La légendaire pondération de Nintendo - ou conservatisme exacerbé selon les esprits chagrins, volera-t-elle en éclat face au défi immense du cloud gaming ? A en croire la dernière sortie de son jeune PDG, la devise ‘’hâte-toi lentement’’ élevée en véritable dogme d’entreprise, ne semble pas changer de sitôt…

Square-Enix orchestre son plan de bataille à échéance de cinq ans. C’est un plan décennal qui programmera celui de Shuntaro Furukawa. Cette divergence de vue sur le calendrier de l’avènement du jeu en nuage s’explique en partie par une culture d’entreprise reposant sur l’aversion au risque. Elle caractérise l’approche mesurée du constructeur.

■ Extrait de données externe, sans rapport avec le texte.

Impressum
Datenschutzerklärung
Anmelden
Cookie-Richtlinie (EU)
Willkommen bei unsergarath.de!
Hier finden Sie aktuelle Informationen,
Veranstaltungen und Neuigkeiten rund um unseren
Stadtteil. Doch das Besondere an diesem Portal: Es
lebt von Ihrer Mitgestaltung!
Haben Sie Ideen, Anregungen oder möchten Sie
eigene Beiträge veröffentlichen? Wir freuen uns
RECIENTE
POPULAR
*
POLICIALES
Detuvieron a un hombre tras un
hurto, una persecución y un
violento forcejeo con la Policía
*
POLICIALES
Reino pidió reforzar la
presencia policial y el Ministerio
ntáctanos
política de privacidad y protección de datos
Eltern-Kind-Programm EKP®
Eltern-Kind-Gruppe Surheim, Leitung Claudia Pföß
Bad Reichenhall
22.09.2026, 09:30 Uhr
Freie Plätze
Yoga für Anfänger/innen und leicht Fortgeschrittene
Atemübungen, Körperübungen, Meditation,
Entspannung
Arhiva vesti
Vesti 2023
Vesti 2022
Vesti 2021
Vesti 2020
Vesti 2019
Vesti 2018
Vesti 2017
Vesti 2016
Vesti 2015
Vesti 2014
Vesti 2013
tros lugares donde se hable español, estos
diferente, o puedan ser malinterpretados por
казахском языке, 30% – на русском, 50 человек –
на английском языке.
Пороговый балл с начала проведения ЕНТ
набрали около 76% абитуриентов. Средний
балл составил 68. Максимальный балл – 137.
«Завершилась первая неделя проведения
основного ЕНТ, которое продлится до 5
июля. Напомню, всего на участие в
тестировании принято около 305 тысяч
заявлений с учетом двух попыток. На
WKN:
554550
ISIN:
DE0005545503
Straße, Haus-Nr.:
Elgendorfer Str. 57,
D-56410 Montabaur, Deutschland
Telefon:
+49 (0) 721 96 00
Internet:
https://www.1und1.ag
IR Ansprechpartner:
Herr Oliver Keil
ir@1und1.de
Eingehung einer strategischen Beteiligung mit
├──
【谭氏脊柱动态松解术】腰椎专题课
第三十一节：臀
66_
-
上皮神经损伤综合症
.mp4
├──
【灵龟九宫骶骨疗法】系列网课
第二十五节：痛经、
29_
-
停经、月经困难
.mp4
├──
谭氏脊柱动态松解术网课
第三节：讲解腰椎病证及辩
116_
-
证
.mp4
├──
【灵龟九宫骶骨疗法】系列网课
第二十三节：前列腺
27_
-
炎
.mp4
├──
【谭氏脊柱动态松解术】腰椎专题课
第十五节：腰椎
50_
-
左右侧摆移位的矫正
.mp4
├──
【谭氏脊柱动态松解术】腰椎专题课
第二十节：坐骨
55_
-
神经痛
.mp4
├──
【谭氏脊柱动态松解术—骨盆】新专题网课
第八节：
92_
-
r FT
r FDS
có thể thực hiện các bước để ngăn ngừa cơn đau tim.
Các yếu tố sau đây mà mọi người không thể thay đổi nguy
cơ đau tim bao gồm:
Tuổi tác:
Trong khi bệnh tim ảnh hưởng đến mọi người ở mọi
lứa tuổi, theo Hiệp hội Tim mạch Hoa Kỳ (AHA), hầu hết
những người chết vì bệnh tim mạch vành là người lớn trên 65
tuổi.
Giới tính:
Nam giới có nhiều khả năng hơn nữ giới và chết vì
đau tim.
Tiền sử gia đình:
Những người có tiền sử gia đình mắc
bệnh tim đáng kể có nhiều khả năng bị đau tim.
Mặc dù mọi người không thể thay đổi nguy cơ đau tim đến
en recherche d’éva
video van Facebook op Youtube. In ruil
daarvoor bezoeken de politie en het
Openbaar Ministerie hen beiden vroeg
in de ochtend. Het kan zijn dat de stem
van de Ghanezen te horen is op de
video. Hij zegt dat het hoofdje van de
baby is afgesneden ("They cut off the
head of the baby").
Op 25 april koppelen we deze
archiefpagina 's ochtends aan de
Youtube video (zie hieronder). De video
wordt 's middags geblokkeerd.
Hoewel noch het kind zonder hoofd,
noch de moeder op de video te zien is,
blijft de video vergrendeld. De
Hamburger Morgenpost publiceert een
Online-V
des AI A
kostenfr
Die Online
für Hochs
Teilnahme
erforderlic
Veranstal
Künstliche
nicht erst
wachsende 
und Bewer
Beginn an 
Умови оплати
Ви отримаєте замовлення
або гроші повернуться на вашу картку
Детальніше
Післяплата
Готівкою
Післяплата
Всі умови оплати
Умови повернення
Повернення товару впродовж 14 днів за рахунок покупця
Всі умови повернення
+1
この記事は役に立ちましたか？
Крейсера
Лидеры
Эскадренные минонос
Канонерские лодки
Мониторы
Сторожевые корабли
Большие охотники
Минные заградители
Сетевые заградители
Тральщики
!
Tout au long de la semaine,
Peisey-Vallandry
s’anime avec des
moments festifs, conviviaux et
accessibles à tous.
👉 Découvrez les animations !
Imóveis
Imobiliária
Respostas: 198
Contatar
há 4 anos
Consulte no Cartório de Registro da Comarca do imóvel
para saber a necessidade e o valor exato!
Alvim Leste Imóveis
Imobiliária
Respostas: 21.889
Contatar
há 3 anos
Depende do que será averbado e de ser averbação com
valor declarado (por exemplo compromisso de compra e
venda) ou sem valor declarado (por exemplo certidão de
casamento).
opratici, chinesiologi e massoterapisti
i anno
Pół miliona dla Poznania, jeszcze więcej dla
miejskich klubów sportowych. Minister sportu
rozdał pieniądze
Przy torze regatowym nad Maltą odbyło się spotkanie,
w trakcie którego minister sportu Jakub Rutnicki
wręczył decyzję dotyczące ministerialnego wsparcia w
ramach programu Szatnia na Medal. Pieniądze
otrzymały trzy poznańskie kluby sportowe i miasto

Dans les colonnes du quotidien économique Nikkei, l’homme fort de Nintendo tient d’emblée à dissiper ce malentendu qui colle à la peau de la firme de Kyoto : « nous ne tournons pas le dos aux nouvelles technologies (…) nos équipes de développement hardware sont en veille technologique permanente, et consultent nos développeurs de logiciels ». Ce n’est qu’à la faveur de tests concluant que le processus d’évangélisation est lancé. « Nous ne changerons pas cette approche fondamentale », martèle le haut dirigeant.

Selon S. Furukawa, avant que le cloud gaming ne devient une réalité de marché, le positionnement de la société ne bougera pas d’un iota. Alors qu’elle se sait attendue spécifiquement sur ce point, car elle tire de la convergence technologique sa force de frappe éditoriale (et inversement), son PDG se veut rassurant. « L’intérêt que portera le grand public au jeu en nuage se concrétisera dans dix ans (…) il serait toutefois dangereux de se concentrer sur des titres jouables exclusivement sur une console dédiée. »

Ce n’est donc pas un intérêt purement spéculatif (Stadia anyone ?) qui motive Nintendo, mais un arbitre « notre public », seul facteur décisionnel dans la montée en puissance du jeu en nuage.